_Goal of the exercise:_ From the rows below, reproduce verbatim everything from the line containing "enfants dyslexiques en" down to the line containing "progressent significativement dans", including both of those lines.

Stored entries:
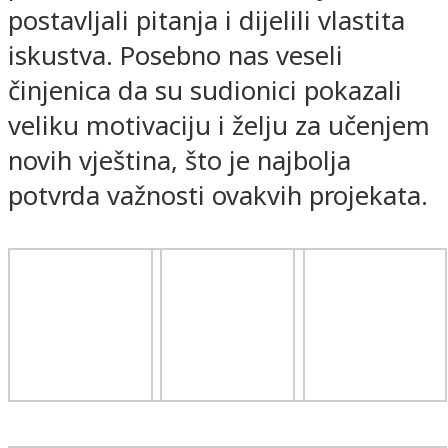
postavljali pitanja i dijelili vlastita
iskustva. Posebno nas veseli
činjenica da su sudionici pokazali
veliku motivaciju i želju za učenjem
novih vještina, što je najbolja
potvrda važnosti ovakvih projekata.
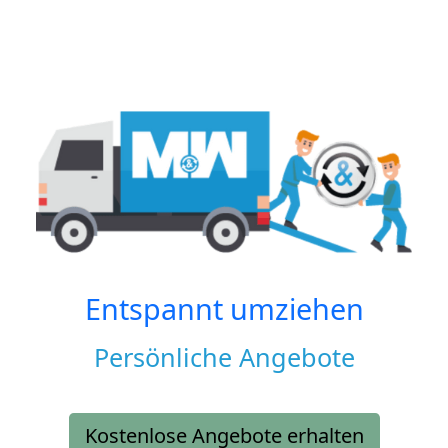
Entspannt umziehen
Persönliche Angebote
Kostenlose Angebote erhalten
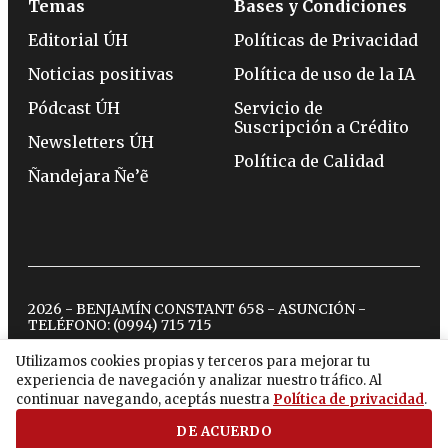
Temas
Bases y Condiciones
Editorial ÚH
Políticas de Privacidad
Noticias positivas
Política de uso de la IA
Pódcast ÚH
Servicio de
Suscripción a Crédito
Newsletters ÚH
Política de Calidad
Ñandejara Ñe’ẽ
2026 - BENJAMÍN CONSTANT 658 - ASUNCIÓN -
TELÉFONO:
(0994) 715 715
Utilizamos cookies propias y terceros para mejorar tu
experiencia de navegación y analizar nuestro tráfico. Al
twitter
instagram
facebook
tiktok
youtube
spotify
continuar navegando, aceptás nuestra
Política de privacidad
.
DE ACUERDO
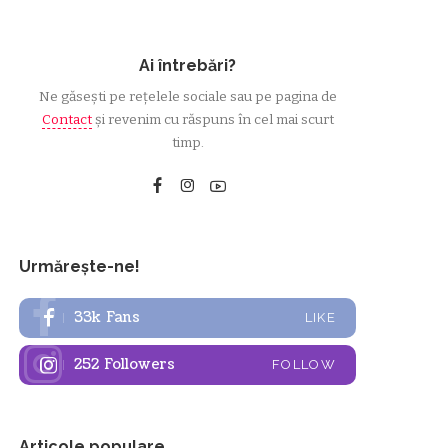
Ai întrebări?
Ne găsești pe rețelele sociale sau pe pagina de
Contact
și revenim cu răspuns în cel mai scurt
timp.
Urmărește-ne!
33k
Fans
LIKE
252
Followers
FOLLOW
Articole populare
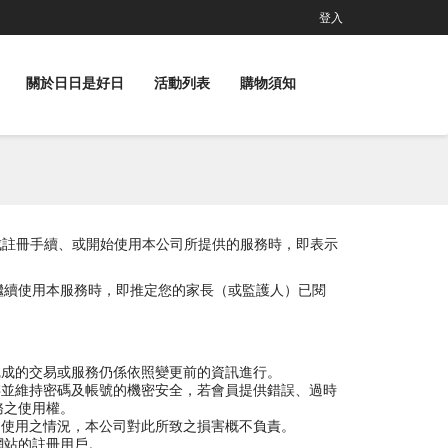
登入
關於日日是好日
活動列表
購物須知
員完成註冊手續、或開始使用本公司所提供的服務時，即表示
繼續使用本服務時，即推定您的家長（或監護人）已閱
完成的交易或服務仍係依照變更前的資訊進行。
存並維持密碼及帳號的機密安全，若會員提供錯誤、過時
務之使用權。
自使用之情況，本公司對此所致之損害概不負責。
司網站的註冊用戶。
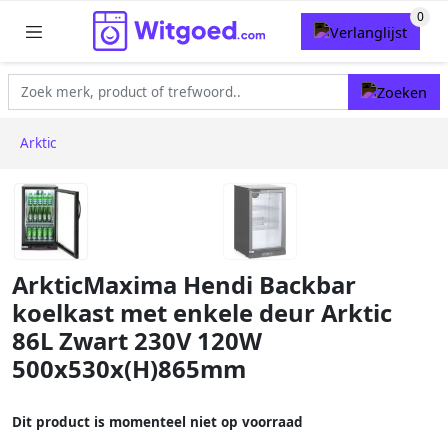
Arktic
ArkticMaxima Hendi Backbar
koelkast met enkele deur Arktic
86L Zwart 230V 120W
500x530x(H)865mm
Dit product is momenteel niet op voorraad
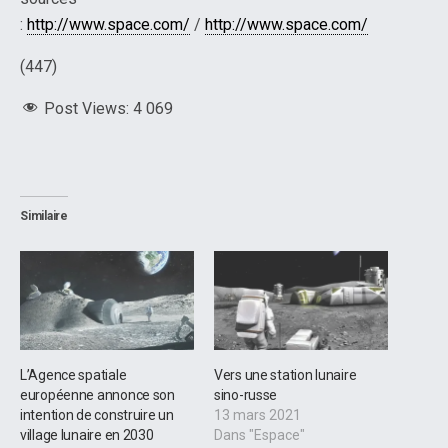
:
http://www.space.com/
/
http://www.space.com/
(447)
Post Views:
4 069
Similaire
L’Agence spatiale
Vers une station lunaire
européenne annonce son
sino-russe
intention de construire un
13 mars 2021
village lunaire en 2030
Dans "Espace"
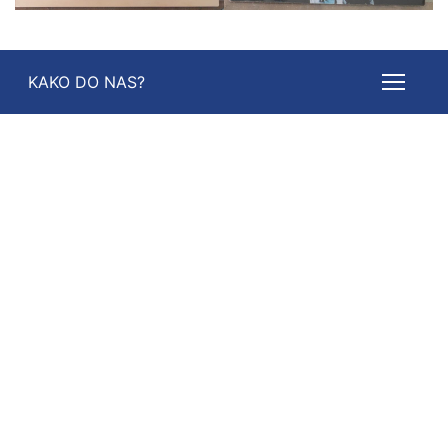
KAKO DO NAS?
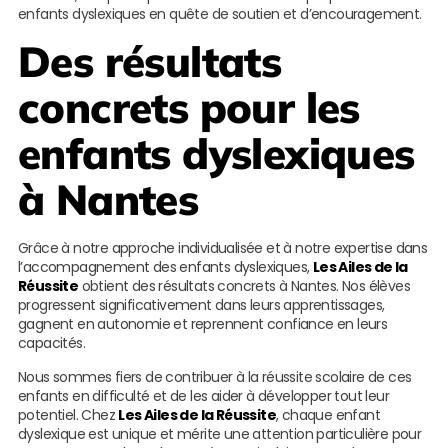
enfants dyslexiques en quête de soutien et d’encouragement.
Des résultats
concrets pour les
enfants dyslexiques
à Nantes
Grâce à notre approche individualisée et à notre expertise dans
l’accompagnement des enfants dyslexiques,
Les Ailes de la
Réussite
obtient des résultats concrets à Nantes. Nos élèves
progressent significativement dans leurs apprentissages,
gagnent en autonomie et reprennent confiance en leurs
capacités.
Nous sommes fiers de contribuer à la réussite scolaire de ces
enfants en difficulté et de les aider à développer tout leur
potentiel. Chez
Les Ailes de la Réussite
, chaque enfant
dyslexique est unique et mérite une attention particulière pour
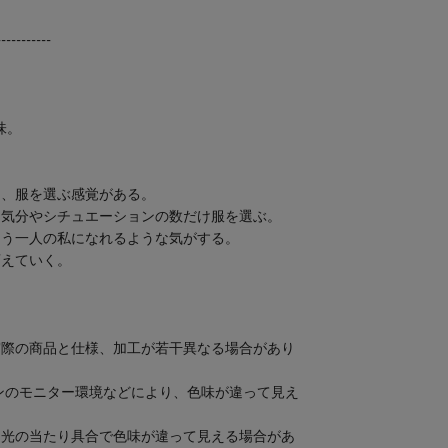
-----------
味。
に、服を選ぶ感覚がある。
、気分やシチュエーションの数だけ服を選ぶ。
もう一人の私になれるような気がする。
変えていく。
実際の商品と仕様、加工が若干異なる場合があり
ンのモニター環境などにより、色味が違って見え
、光の当たり具合で色味が違って見える場合があ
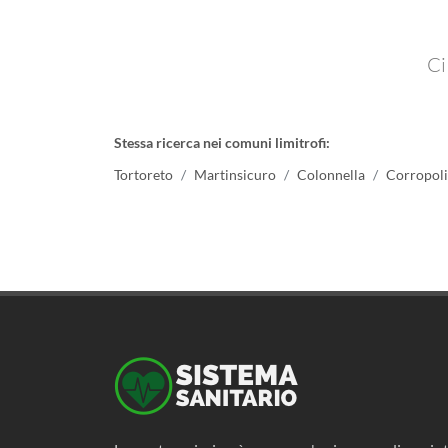
Ci
Stessa ricerca nei comuni limitrofi:
Tortoreto
Martinsicuro
Colonnella
Corropoli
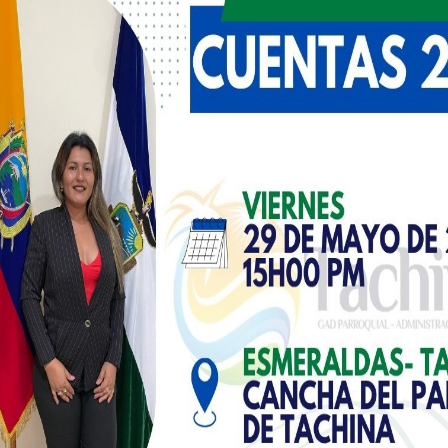
products
¡Oferta!
ITURE
FURNITURE
ht Small
Pendant Lamp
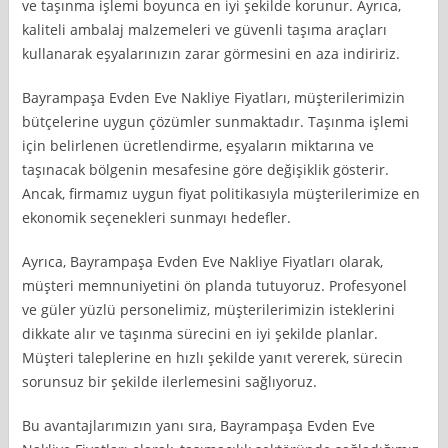
ve taşınma işlemi boyunca en iyi şekilde korunur. Ayrıca,
kaliteli ambalaj malzemeleri ve güvenli taşıma araçları
kullanarak eşyalarınızın zarar görmesini en aza indiririz.
Bayrampaşa Evden Eve Nakliye Fiyatları, müşterilerimizin
bütçelerine uygun çözümler sunmaktadır. Taşınma işlemi
için belirlenen ücretlendirme, eşyaların miktarına ve
taşınacak bölgenin mesafesine göre değişiklik gösterir.
Ancak, firmamız uygun fiyat politikasıyla müşterilerimize en
ekonomik seçenekleri sunmayı hedefler.
Ayrıca, Bayrampaşa Evden Eve Nakliye Fiyatları olarak,
müşteri memnuniyetini ön planda tutuyoruz. Profesyonel
ve güler yüzlü personelimiz, müşterilerimizin isteklerini
dikkate alır ve taşınma sürecini en iyi şekilde planlar.
Müşteri taleplerine en hızlı şekilde yanıt vererek, sürecin
sorunsuz bir şekilde ilerlemesini sağlıyoruz.
Bu avantajlarımızın yanı sıra, Bayrampaşa Evden Eve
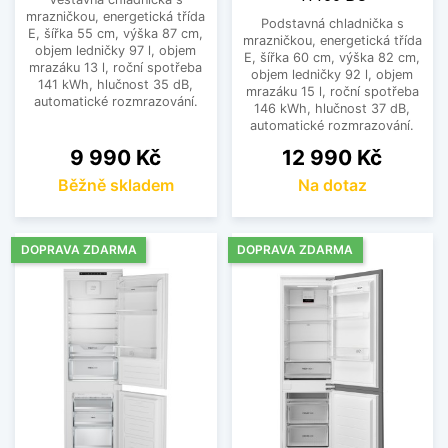
mrazničkou, energetická třída
Podstavná chladnička s
E, šířka 55 cm, výška 87 cm,
mrazničkou, energetická třída
objem ledničky 97 l, objem
E, šířka 60 cm, výška 82 cm,
mrazáku 13 l, roční spotřeba
objem ledničky 92 l, objem
141 kWh, hlučnost 35 dB,
mrazáku 15 l, roční spotřeba
automatické rozmrazování.
146 kWh, hlučnost 37 dB,
automatické rozmrazování.
Cena
Cena
9 990 Kč
12 990 Kč
Běžně skladem
Na dotaz
DOPRAVA ZDARMA
DOPRAVA ZDARMA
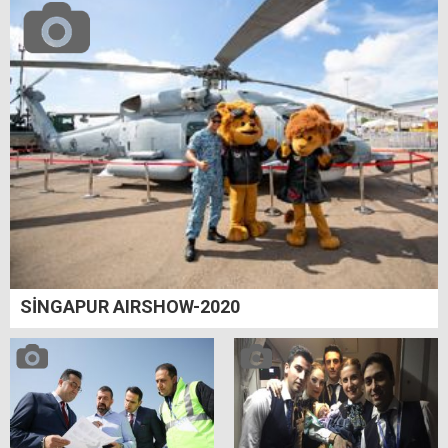
SİNGAPUR AIRSHOW-2020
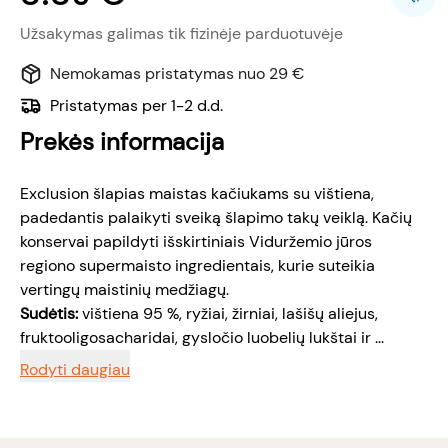
Užsakymas galimas tik fizinėje parduotuvėje
Nemokamas pristatymas nuo 29 €
Pristatymas per 1-2 d.d.
Prekės informacija
Exclusion šlapias maistas kačiukams su vištiena,
padedantis palaikyti sveiką šlapimo takų veiklą. Kačių
konservai papildyti išskirtiniais Viduržemio jūros
regiono supermaisto ingredientais, kurie suteikia
vertingų maistinių medžiagų.
Sudėtis:
vištiena 95 %, ryžiai, žirniai, lašišų aliejus,
fruktooligosacharidai, gysločio luobelių lukštai ir ...
Rodyti daugiau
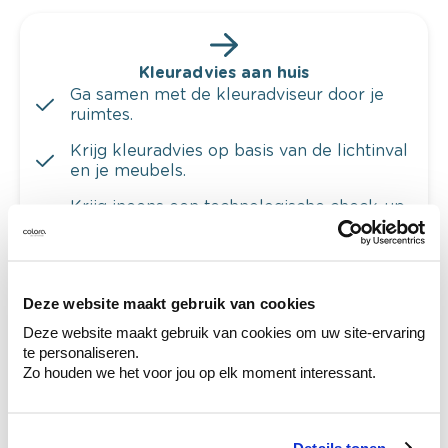
Kleuradvies aan huis
Ga samen met de kleuradviseur door je
ruimtes.
Krijg kleuradvies op basis van de lichtinval
en je meubels.
Krijg ineens een technologische check-up
van je muren.
Deze website maakt gebruik van cookies
Deze website maakt gebruik van cookies om uw site-ervaring
Bekijk je kleur in de winkel
te personaliseren.
Ontdek er kleurechte stalen van je
Zo houden we het voor jou op elk moment interessant.
kleurenselectie.
Bekijk er de bijhorende tinten om je kleur
te verfijnen.
Details tonen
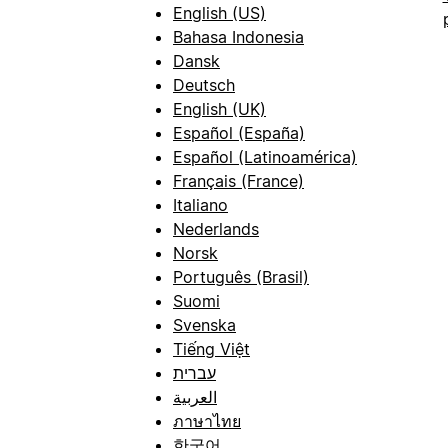
English (US)
Bahasa Indonesia
Dansk
Deutsch
English (UK)
Español (España)
Español (Latinoamérica)
Français (France)
Italiano
Nederlands
Norsk
Português (Brasil)
Suomi
Svenska
Tiếng Việt
עברית
العربية
ภาษาไทย
한국어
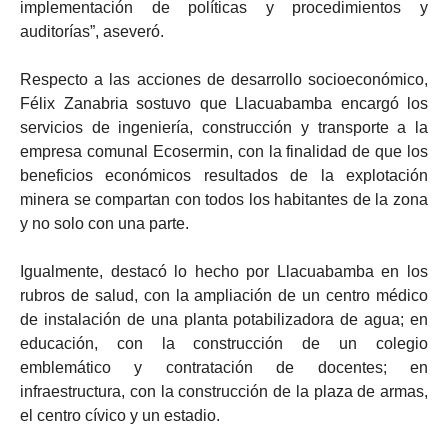
implementación de políticas y procedimientos y
auditorías”, aseveró.
Respecto a las acciones de desarrollo socioeconómico,
Félix Zanabria sostuvo que Llacuabamba encargó los
servicios de ingeniería, construcción y transporte a la
empresa comunal Ecosermin, con la finalidad de que los
beneficios económicos resultados de la explotación
minera se compartan con todos los habitantes de la zona
y no solo con una parte.
Igualmente, destacó lo hecho por Llacuabamba en los
rubros de salud, con la ampliación de un centro médico
de instalación de una planta potabilizadora de agua; en
educación, con la construcción de un colegio
emblemático y contratación de docentes; en
infraestructura, con la construcción de la plaza de armas,
el centro cívico y un estadio.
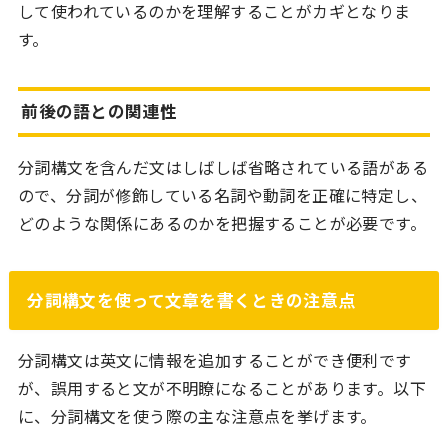
して使われているのかを理解することがカギとなりま
す。
前後の語との関連性
分詞構文を含んだ文はしばしば省略されている語がある
ので、分詞が修飾している名詞や動詞を正確に特定し、
どのような関係にあるのかを把握することが必要です。
分詞構文を使って文章を書くときの注意点
分詞構文は英文に情報を追加することができ便利です
が、誤用すると文が不明瞭になることがあります。以下
に、分詞構文を使う際の主な注意点を挙げます。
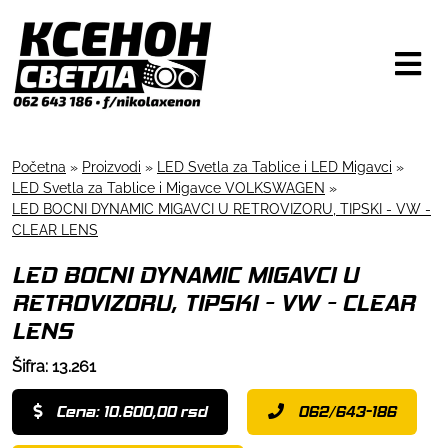
Početna
»
Proizvodi
»
LED Svetla za Tablice i LED Migavci
»
LED Svetla za Tablice i Migavce VOLKSWAGEN
»
LED BOCNI DYNAMIC MIGAVCI U RETROVIZORU, TIPSKI - VW -
CLEAR LENS
LED BOCNI DYNAMIC MIGAVCI U
RETROVIZORU, TIPSKI - VW - CLEAR
LENS
Šifra: 13.261
Cena: 10.600,00 rsd
062/643-186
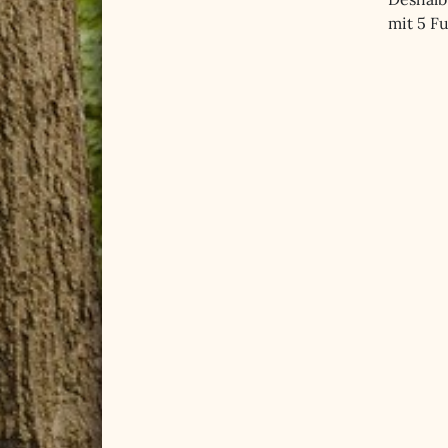
mit 5 F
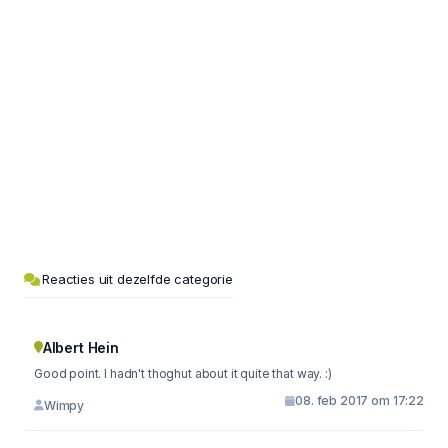
Reacties uit dezelfde categorie
Albert Hein
Good point. I hadn't thoghut about it quite that way. :)
08. feb 2017 om 17:22
Wimpy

_Solution for this problem:_
enfants dyslexiques en quête de soutien et d’encouragement.
Des résultats
concrets pour les
enfants dyslexiques
à Nantes
Grâce à notre approche individualisée et à notre expertise dans
l’accompagnement des enfants dyslexiques,
Les Ailes de la
Réussite
obtient des résultats concrets à Nantes. Nos élèves
progressent significativement dans leurs apprentissages,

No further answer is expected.